EXCERTO DO TEXTO ▸
════════════════════
Hélder Rosalino, quadro e ex-administrador do Banco de Portugal, foi secretário de Estado da Administração Pública, da equipa de Vítor Gaspar, num dos períodos mais difíceis da história recente do país, protagonizando reformas fundamentais no Estado, algumas das quais ainda hoje perduram e contribuem para o bom desempenho orçamental. Tomou na altura decisões difíceis, mas, apesar da sua discrição, a sua competência como gestor é reconhecida pelos seus pares e colaboradores. Nada é impossível, mas seria muito difícil encontrar alguém com um perfil tão adequado ao desafio ambicioso de fazer uma nova reforma do Estado que passa, entre outras coisas, pela fusão de cerca de uma dezena de secretarias gerais a desempenharem funções que podem ser concentradas.
════════════════════
EXERCÍCIO ▸
Devolva sem alterações a passagem do excerto sobre Hélder Rosalino, começando em "Hélder Rosalino, quadro" e terminando em "podem ser concentradas.".

DADOS FORNECIDOS ▸
════════════════════
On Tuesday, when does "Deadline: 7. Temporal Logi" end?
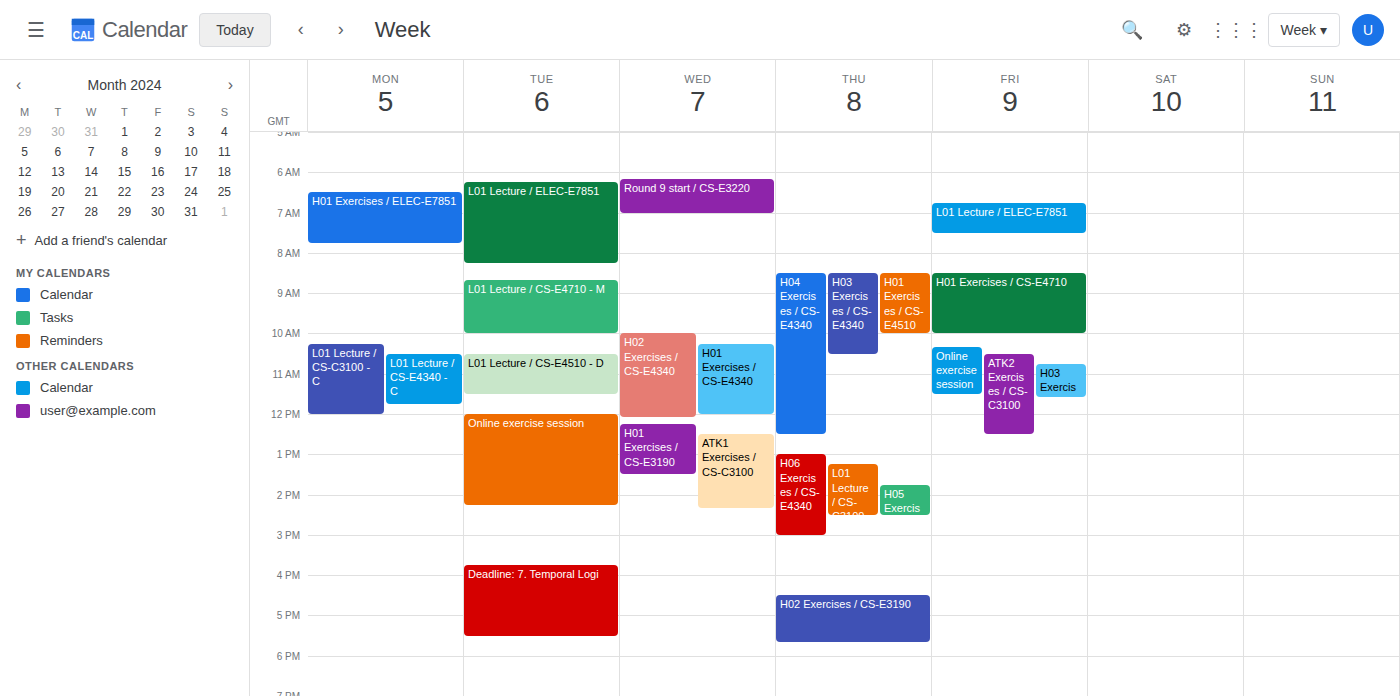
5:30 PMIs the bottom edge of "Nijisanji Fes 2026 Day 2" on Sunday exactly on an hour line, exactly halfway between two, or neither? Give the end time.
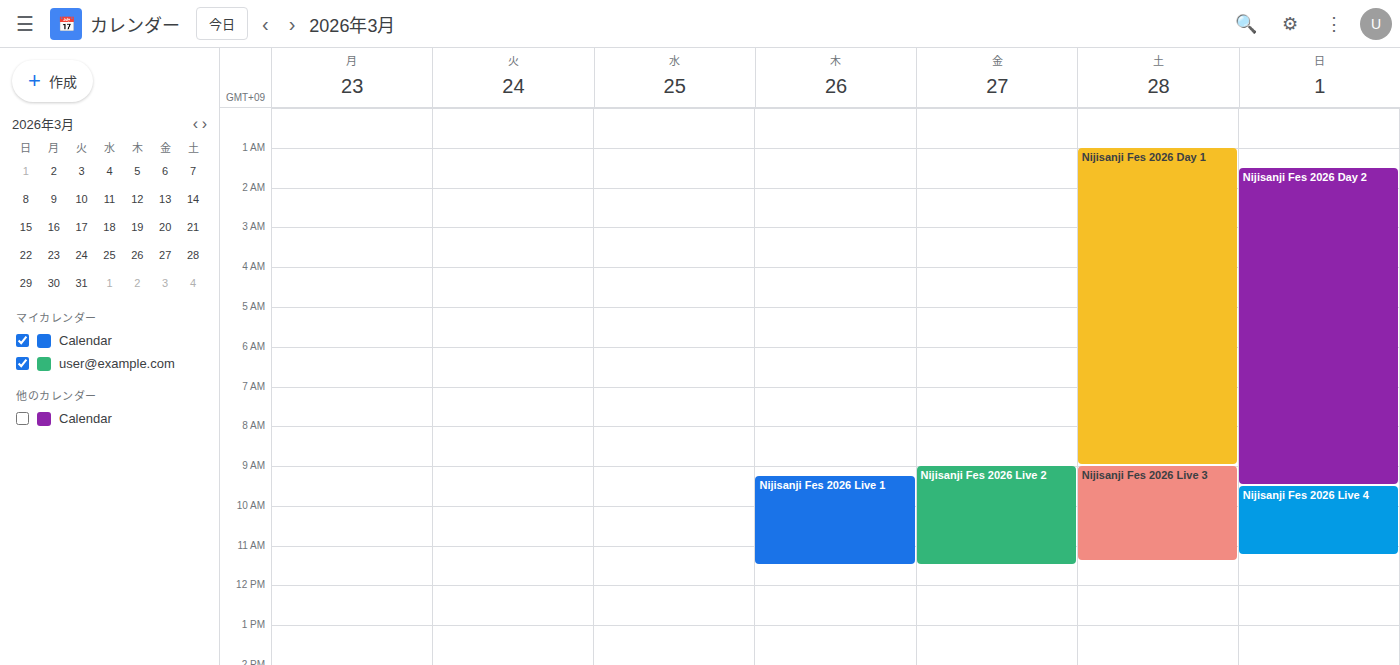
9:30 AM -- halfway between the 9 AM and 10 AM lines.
════════════════════
RESPOSTA À TAREFA ▸
Hélder Rosalino, quadro e ex-administrador do Banco de Portugal, foi secretário de Estado da Administração Pública, da equipa de Vítor Gaspar, num dos períodos mais difíceis da história recente do país, protagonizando reformas fundamentais no Estado, algumas das quais ainda hoje perduram e contribuem para o bom desempenho orçamental. Tomou na altura decisões difíceis, mas, apesar da sua discrição, a sua competência como gestor é reconhecida pelos seus pares e colaboradores. Nada é impossível, mas seria muito difícil encontrar alguém com um perfil tão adequado ao desafio ambicioso de fazer uma nova reforma do Estado que passa, entre outras coisas, pela fusão de cerca de uma dezena de secretarias gerais a desempenharem funções que podem ser concentradas.